He served his probation and bounced around colleges, originally signing with Youngstown State in 2012. But another arrest in 2013 cost him the opportunity to play there. According to court documents, Pringle, then 19, was charged with robbery by sudden snatching, but those charges were later dropped. That opened the door for him to resurface at the junior-college level with Butler Community College, where he did enough to earn a shot with K-State.
His journey has been a success story ever since.
“Byron has been a very pleasant young man,” K-State coach Bill Snyder said. “He has worked diligently. He had a rough background before we took him.”
So rough, that Snyder was hesitant to offer him a scholarship.
“I just wanted to spend some time with him,” Snyder said. “We spent about two hours talking before I committed to it. But I was awfully pleased with the sincerity he spoke with and what was important to him. He convinced me he would be the type of guy we want in our program, and he has been every part of that.”
Pringle remembers that long conversation with Snyder like it was yesterday. Pressure was on. Had he screwed up the interview, he might not have experienced major college football.
But he explained his story, and that was enough.
“I got in trouble when I was a teenager, I was hanging out with the wrong people,” Pringle said. “I changed that. If I wasn’t ready to make that change, I would have never went back to school. I never would have got a college degree.”
Those who know Pringle say he transformed as a person. He made good grades, was polite to coaches and became a leader for the Wildcats as a star receiver and kick returner.
So much so, that K-State receivers coach Andre Coleman became emotional while talking about Pringle at K-State’s team banquet earlier this month.
“The most proud moment I’ve had was yesterday when he walked across the stage and (graduated),” Coleman told the audience. “To see his mom, and how happy she was, and to see his family, and how happy they were. It gave me a lot of joy. I appreciate Coach Snyder for giving this kid a chance, because you didn’t just change his life, he’s got a son, you changed his kid’s life. You change generations when you do stuff like that, and I love this kid. He’s a great young man, and he’s going to do special things.”
Pringle didn’t fully recognize the magnitude of his degree until he returned home and visited family before beginning Cactus Bowl practices.
He felt like a role model.
“I’m motivating them,” Pringle said of his home neighborhood. “Some of them changed the lifestyle they was living. They see me back at school and having a great accomplishment, and they changed their life. They went back to school and some of them started working jobs … I have people, older people that I used to look up to, they say I motivate them.… When I go back home they think I’m a superstar.”
It has been an up-and-down season for Pringle.
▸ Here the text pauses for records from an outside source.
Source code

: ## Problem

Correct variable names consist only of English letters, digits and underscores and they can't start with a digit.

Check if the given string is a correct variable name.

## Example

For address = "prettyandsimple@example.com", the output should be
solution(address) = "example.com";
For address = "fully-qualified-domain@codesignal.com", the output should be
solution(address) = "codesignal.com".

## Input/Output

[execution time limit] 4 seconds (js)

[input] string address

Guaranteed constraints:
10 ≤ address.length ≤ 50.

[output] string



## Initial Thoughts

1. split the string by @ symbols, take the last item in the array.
He battled drops early, failing to make a single catch in three games. But he finished strong and grabbed 28 passes for 705 yards and six touchdowns. He also returned 14 kickoffs for 369 yards and a touchdown.
Pringle thinks he was trying to do too much at the beginning of his junior season. He often tried to take off running before he secured the ball, and that led to mistakes. But he is playing well now and hoping to finish off the year with a bang at the Cactus Bowl.
It might be his final game in a K-State uniform.
Though he has one year of eligibility remaining, he is 24 and the oldest player on K-State’s roster. He has a 2-year old son in Tampa he would like to see more often, and he has his degree. Taking a shot at the NFL or moving back to Florida and getting a job outside football would allow him to support his family.
“I don’t know what I am going to do yet,” Pringle said. “Either I have (my family) move with me to Manhattan for a year or I go home and be a father.”
Whatever he decides, he will make the choice with a college degree in hand. No football game can top that.